TASK DETAILS: Restate the entries below in full, exactly as they read, but without pictures.

-- THE DATA follows --

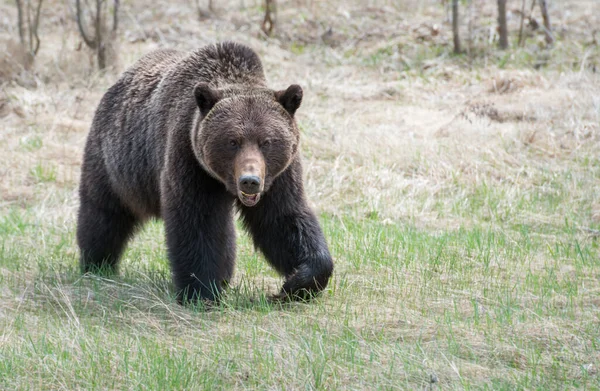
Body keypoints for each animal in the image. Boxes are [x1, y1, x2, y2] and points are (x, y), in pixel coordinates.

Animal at [76, 41, 332, 304]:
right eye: (232, 141)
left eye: (267, 142)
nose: (249, 181)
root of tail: (120, 79)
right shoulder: (191, 162)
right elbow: (198, 224)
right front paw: (200, 291)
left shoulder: (278, 176)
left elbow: (283, 220)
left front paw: (296, 282)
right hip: (117, 161)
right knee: (104, 212)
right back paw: (97, 262)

-- THE DATA concluded --

WRITTEN REPLY:
Body keypoints for each animal in the image. Boxes are [x1, y1, x2, y2] and points are (x, y), in pixel coordinates.

Animal at [76, 41, 332, 304]:
right eye: (232, 141)
left eye: (267, 142)
nose: (249, 181)
root of tail: (120, 79)
right shoulder: (191, 162)
right elbow: (198, 224)
right front paw: (200, 291)
left shoulder: (278, 176)
left elbow: (283, 220)
left front paw: (296, 282)
right hip: (117, 161)
right knee: (104, 212)
right back paw: (97, 262)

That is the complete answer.